# Fly Tying Desk



## Corys8646 (Dec 3, 2010)

Hi Everyone.

I have been asked by my bother-in-law to make him a fly tying desk. He has a limited amount of space in his house and already has a cheap desk for his computer, so I was trying to think of some space saving ideas where this desk could be multi-purpose. Computer desk (laptop) then convert into a fly tying desk when he wanted to do that.

What I was thinking was a basic desk (~48" wide X ~24" deep), but the back of the top would have a small hutch with drawers that come up from inside of the desk.

This way, he could raise the hutch when he wanted to fly ties, but lower it when he wanted more working space for his computer.

My question is, what is the best way to lock in this "hutch" when it's raised up. I looked at some lock in drawer glides, but they appear to lock both ways, in and out, I would just need lock out glides.

I have done a little sketch-up to hopefully visualize what I am trying to do. 

Any suggestions or is it a bad idea? 

Thanks!


----------



## jredburn (Feb 20, 2011)

*Fly tying desk*

As a suggestion, build a fly tying box that is portable and he can set it in the closet until he needs it, then set it on a table and go to work.

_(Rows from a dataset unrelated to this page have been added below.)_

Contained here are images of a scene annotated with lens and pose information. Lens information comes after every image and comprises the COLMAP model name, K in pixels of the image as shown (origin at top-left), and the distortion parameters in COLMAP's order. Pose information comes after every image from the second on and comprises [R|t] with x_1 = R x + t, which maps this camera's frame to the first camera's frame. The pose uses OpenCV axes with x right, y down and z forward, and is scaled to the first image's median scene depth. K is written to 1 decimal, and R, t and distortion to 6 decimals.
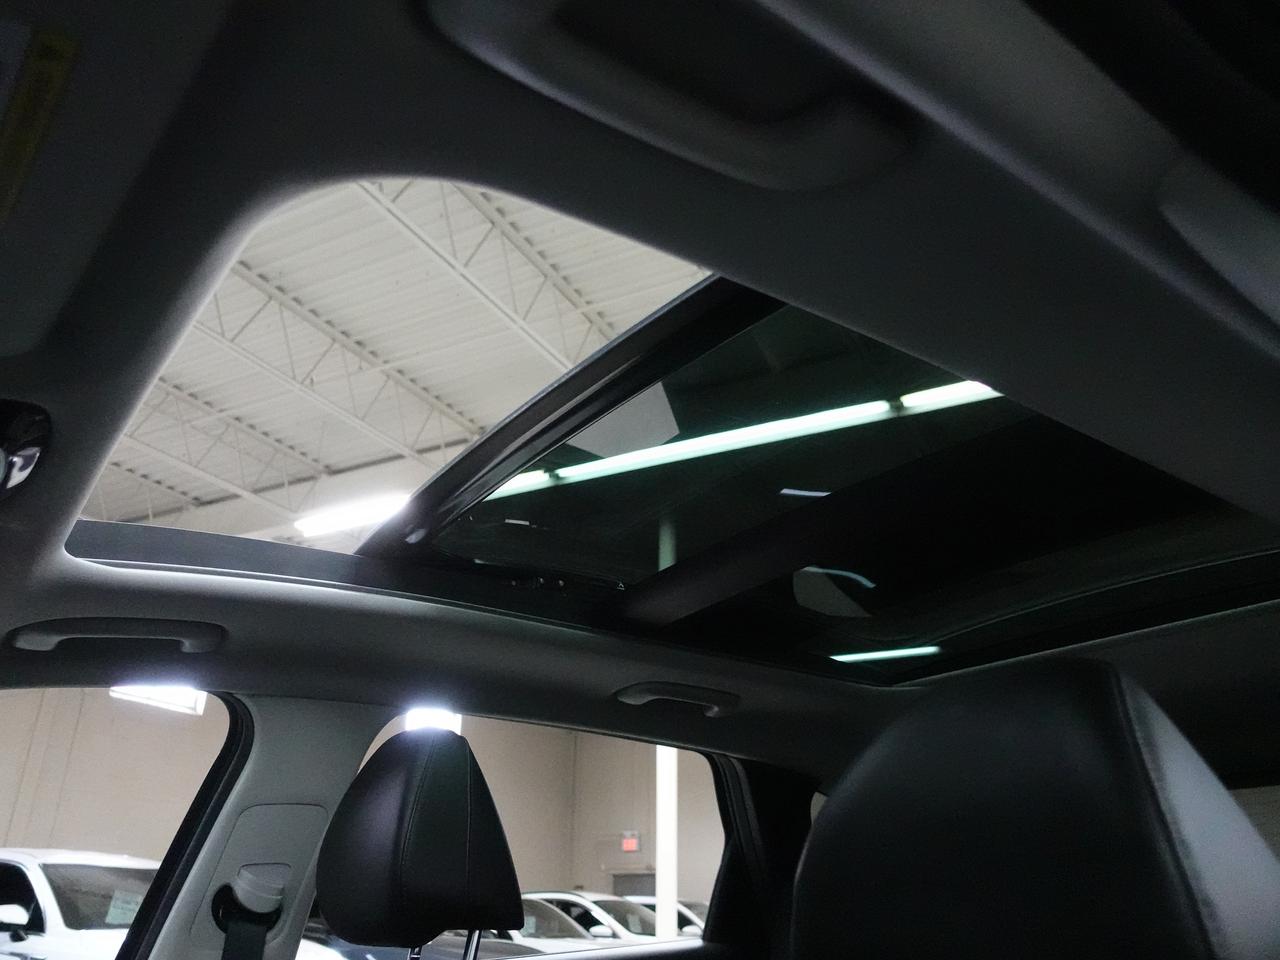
lens RADIAL K [[998.8, 0, 642.4], [0, 998.8, 481.4], [0, 0, 1]] dist [-0.000366, 0.007049]
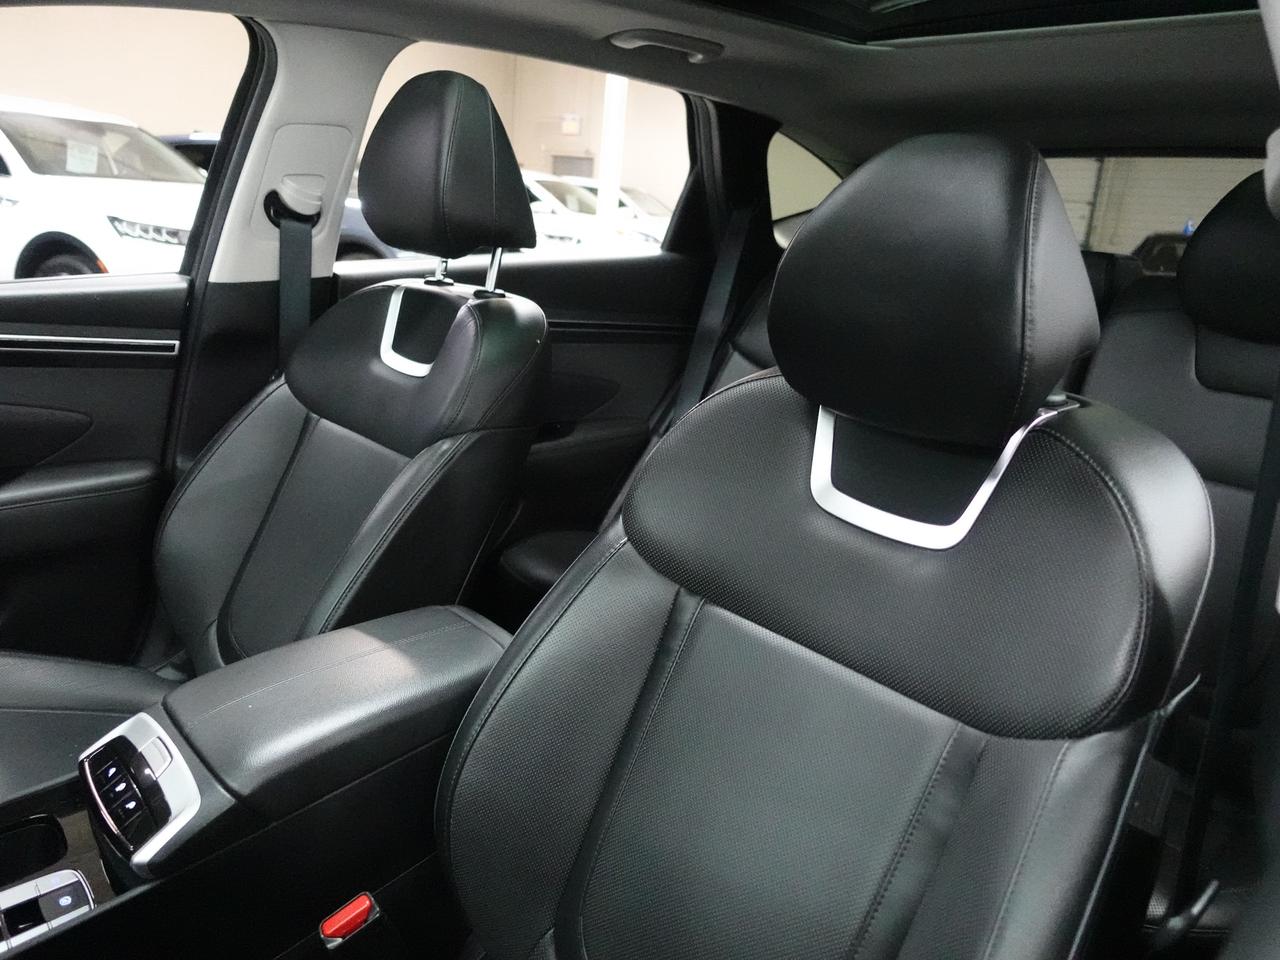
lens RADIAL K [[998.8, 0, 634.3], [0, 998.8, 483.0], [0, 0, 1]] dist [-0.000366, 0.007049]
pose [[0.996185, 0.046030, 0.074137, -0.050775], [-0.082800, 0.766841, 0.636474, -0.090438], [-0.027554, -0.640185, 0.767727, -0.105555]]
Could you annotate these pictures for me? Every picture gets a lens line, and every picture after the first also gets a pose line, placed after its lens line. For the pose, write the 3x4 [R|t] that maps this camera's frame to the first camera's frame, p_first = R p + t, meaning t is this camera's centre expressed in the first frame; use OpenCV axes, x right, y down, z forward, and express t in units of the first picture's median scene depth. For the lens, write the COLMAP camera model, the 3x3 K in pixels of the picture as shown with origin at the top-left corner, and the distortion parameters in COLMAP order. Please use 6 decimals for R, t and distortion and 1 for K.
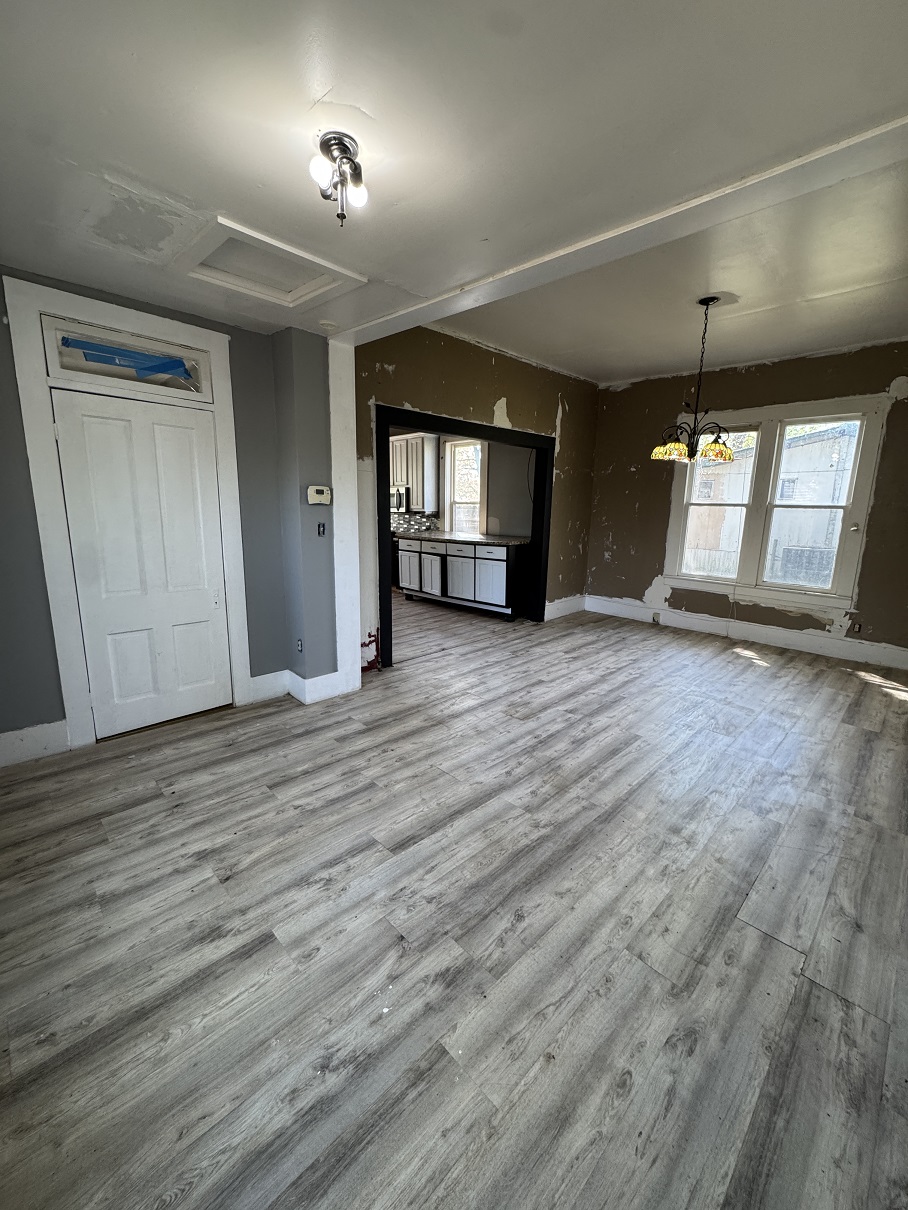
lens RADIAL K [[483.6, 0, 454.0], [0, 483.6, 605.0], [0, 0, 1]] dist [-0.002141, -0.000314]
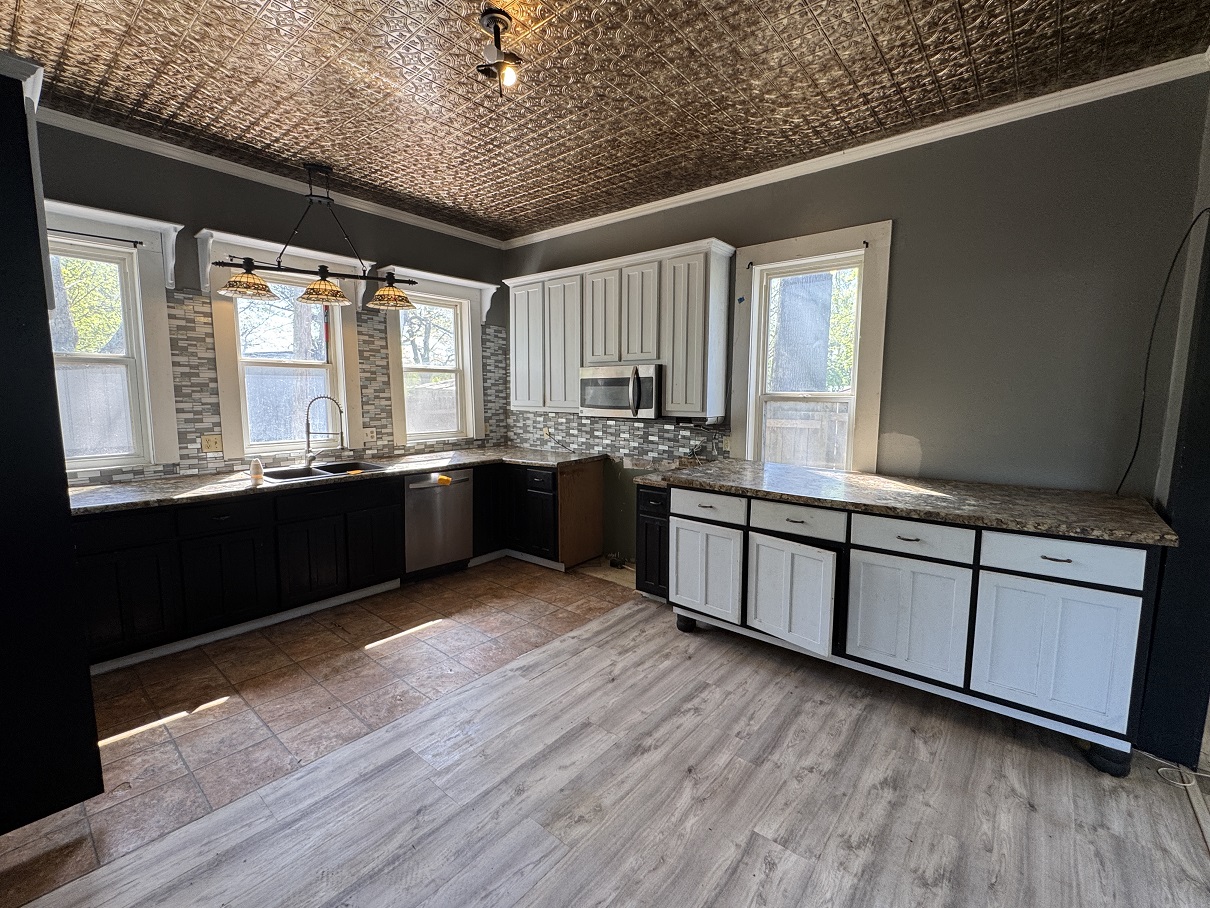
lens RADIAL K [[527.2, 0, 605.0], [0, 527.2, 454.0], [0, 0, 1]] dist [-0.003832, -0.000347]
pose [[0.995420, -0.017352, 0.094005, -0.293218], [0.025157, 0.996275, -0.082485, -0.181348], [-0.092224, 0.084473, 0.992149, 0.784839]]
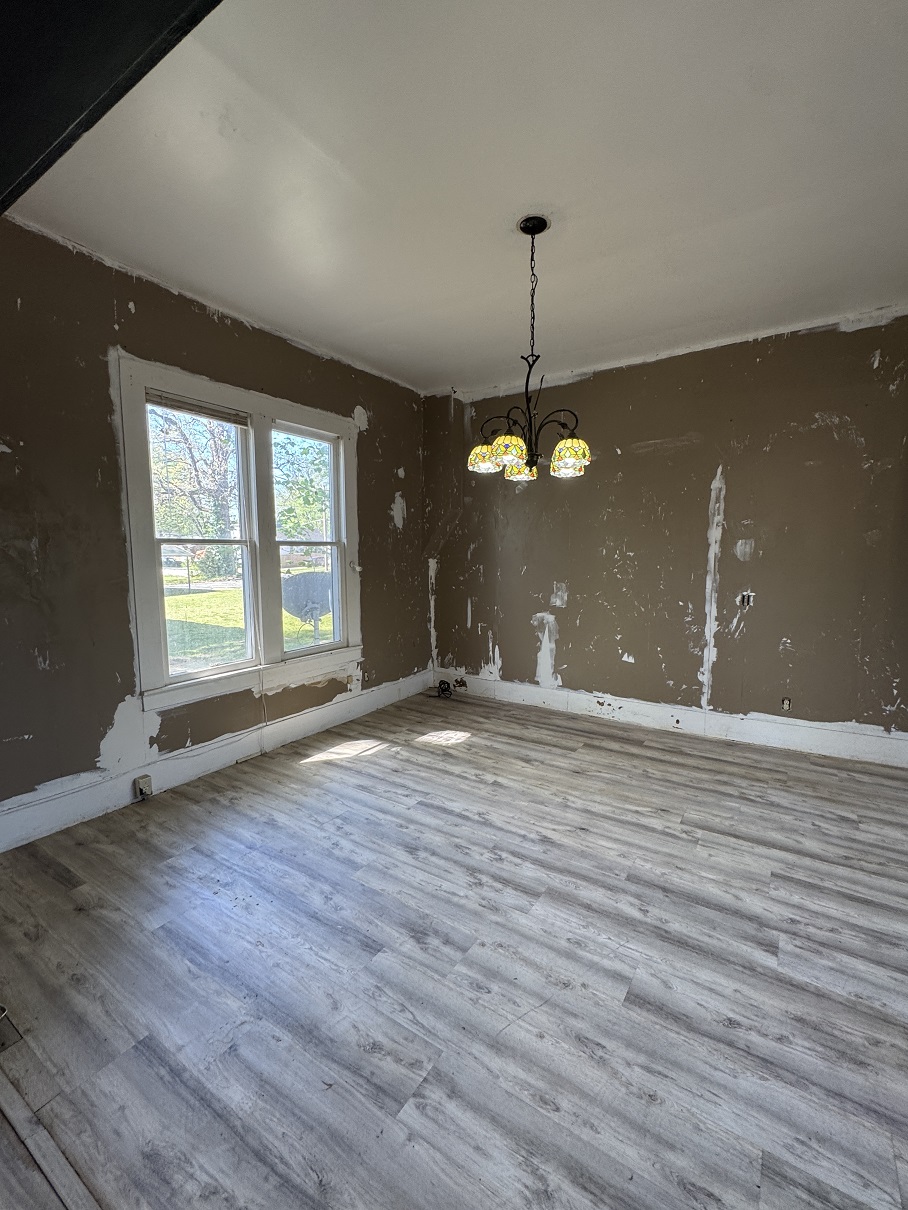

He can also take it to the field in the back of a car.
Do a Google for fly tying boxes.
Regards
Joe


----------



## luvwood9 (Sep 11, 2012)

I built one with a fold out top/work platform. It keeps all the materials hidden from view to appear neater and also insures a clean work space. The fold out could also be used for a laptop.


----------



## Hammer1 (Aug 1, 2010)

I'm a fly tier, too. Maybe you should talk to your brother to know his needs. The desk you and another poster showed wouldn't hold my hooks let alone the wide variety of materials. You also need light. I would keep it simple and dedicated to tying only. Put as many small drawers in it as you can. I have 30 3x9x12 drawers that's an old file cabinet and they are full with just fur and feathers. I also have several of those plastic parts cabinets with numerous small drawers. I would consider making the inside of the drawers from aromatic cedar to keep the moths away. A single dry fly cape can cost $100. Wouldn't want any damage to such expensive materials.


----------



## luvwood9 (Sep 11, 2012)

I agree with Hammer1. I built mine 48 inches wide to hold everything. I put all the expensive materials in plastic bins for better storage. If you are building, find the design you like and then modify the dimensions.


----------